Aus dem Augenwinkel sah Klaus, dass sich die Frau eine lila gefärbte Haarsträhne aus der Stirn strich. Die Lippen hielt sie dabei fest aufeinander gepresst.

»Herzlisch willkomme und viel Vergnüschen«, hörte man eine blecherne Stimme aus dem Lautsprecher. »Wie schön, dass Sie mit uns die urige Ebbelwoi-Fahrt genießen wollen. Wir fahren in einem Rundkurs viele Sehenswürdigkeiten der Stadt ab. Da heute Samstag ist, können Sie an den Haltestellen beliebig ein- oder aussteigen und zu einem späteren Zeitpunkt die Fahrt fortsetzen.«

Der Schaffner erzählte noch einiges über Frankfurt, über den Ebbelwoi, über die Sehenswürdigkeiten und ab und zu machte er auch einen Witz. Klaus genoss die Fahrt und den wohl dosierten Dialekt.

»Äbbelwoi«, hörte Klaus. »Kann mir das mal einer erklären,

wie der gemacht wird, oder muss ich erst googeln? Und dann schreiben sie einmal Äbbelwoi und einmal Ebbelwoi. Was ist nun richtig?«

»Erwin, reg dich doch nicht schon wieder auf.« Erwin trug eine Igelfrisur.

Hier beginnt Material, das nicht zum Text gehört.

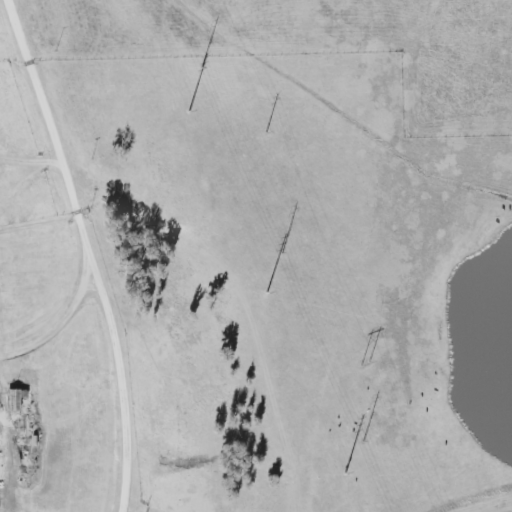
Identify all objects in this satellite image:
power tower: (264, 132)
road: (31, 156)
road: (85, 256)
road: (55, 333)
power tower: (365, 363)
building: (12, 399)
road: (498, 508)
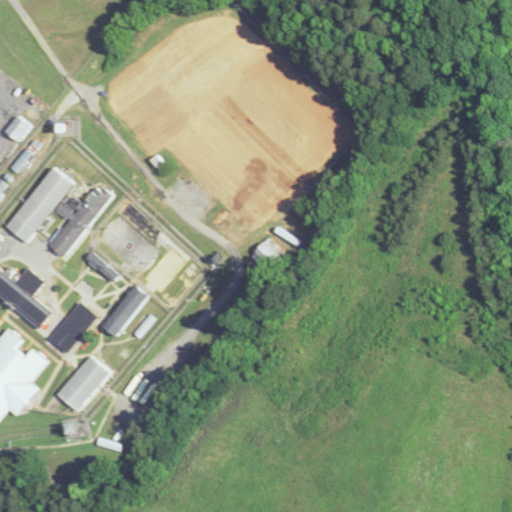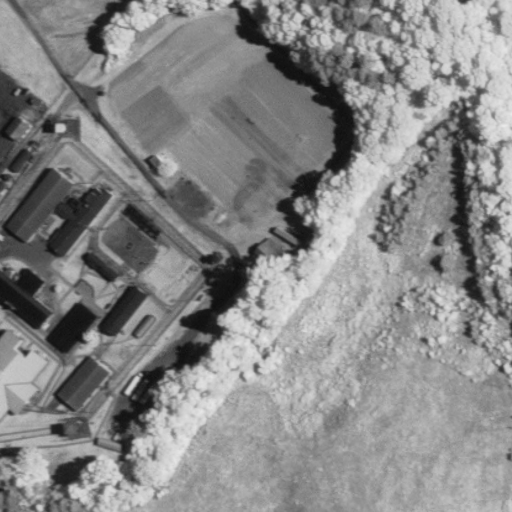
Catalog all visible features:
building: (23, 128)
building: (46, 205)
building: (84, 220)
road: (19, 246)
building: (272, 256)
building: (28, 293)
building: (133, 310)
building: (79, 329)
building: (19, 375)
building: (90, 383)
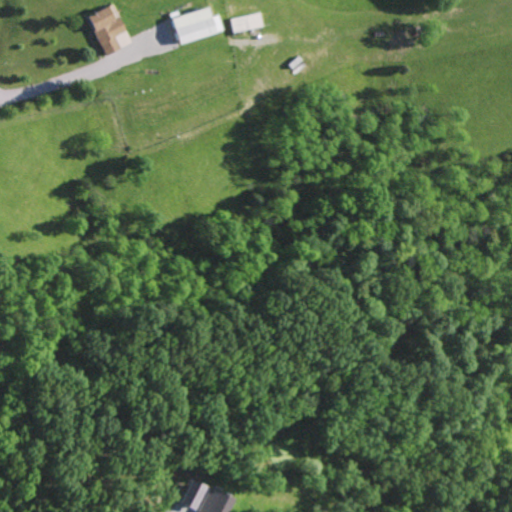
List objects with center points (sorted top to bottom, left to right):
building: (243, 22)
building: (193, 24)
building: (107, 29)
road: (71, 74)
building: (191, 493)
building: (213, 501)
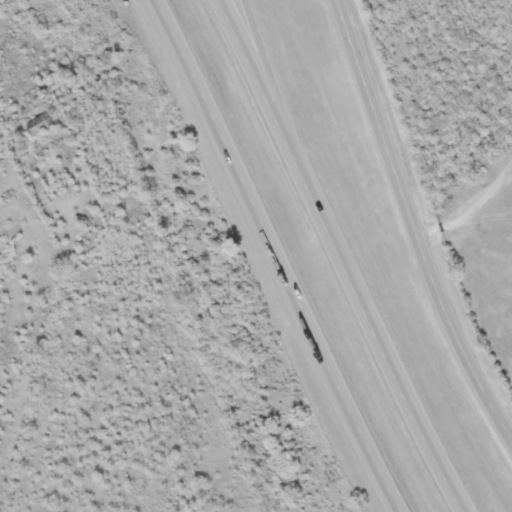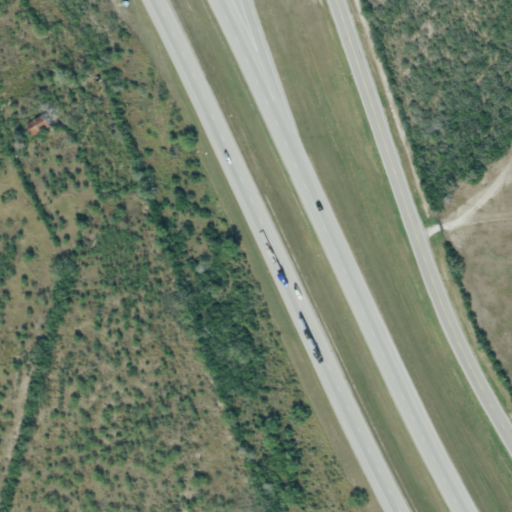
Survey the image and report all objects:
road: (270, 84)
building: (37, 125)
building: (40, 125)
road: (412, 227)
road: (273, 256)
road: (338, 258)
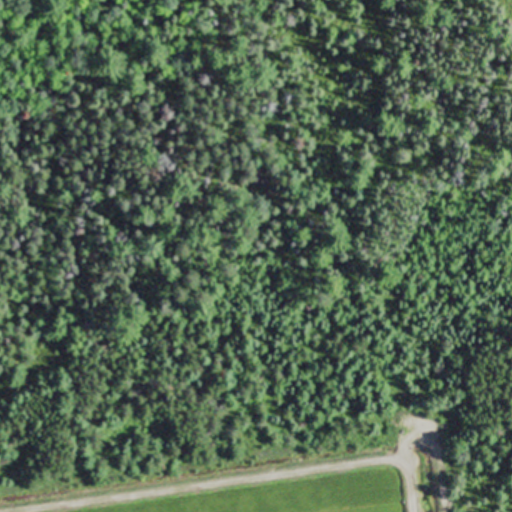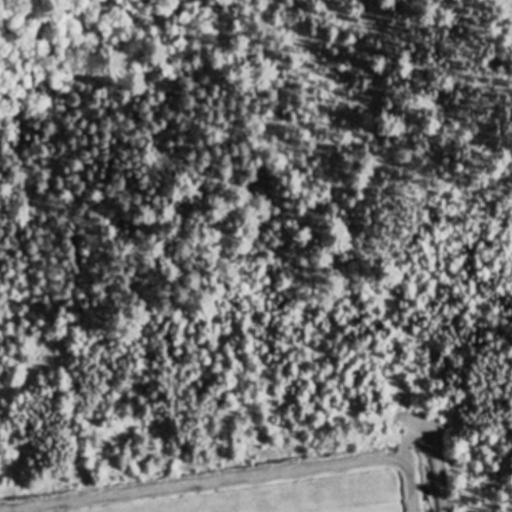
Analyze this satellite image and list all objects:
road: (276, 467)
crop: (281, 499)
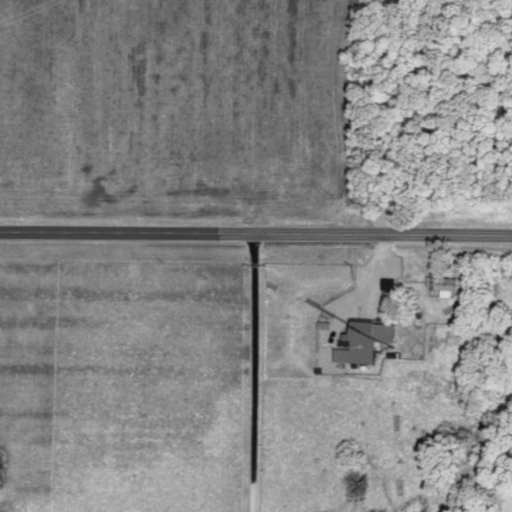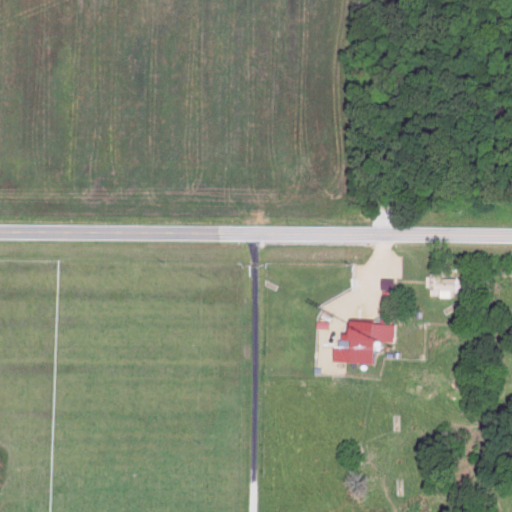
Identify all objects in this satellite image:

»Ich bin noch nicht auf Betriebstemperatur, die sollen mal einen Ebbelwoi rüberwachsen lassen.«

»Hier ist doch ein Fläschchen.« Klaus sah im sich spiegelnden Fenster, wie die lila Haarsträhne ihrem Gegenüber die Flasche hinhielt. Er versuchte, den Verschluss aufzuschrauben. Es gelang nicht sofort.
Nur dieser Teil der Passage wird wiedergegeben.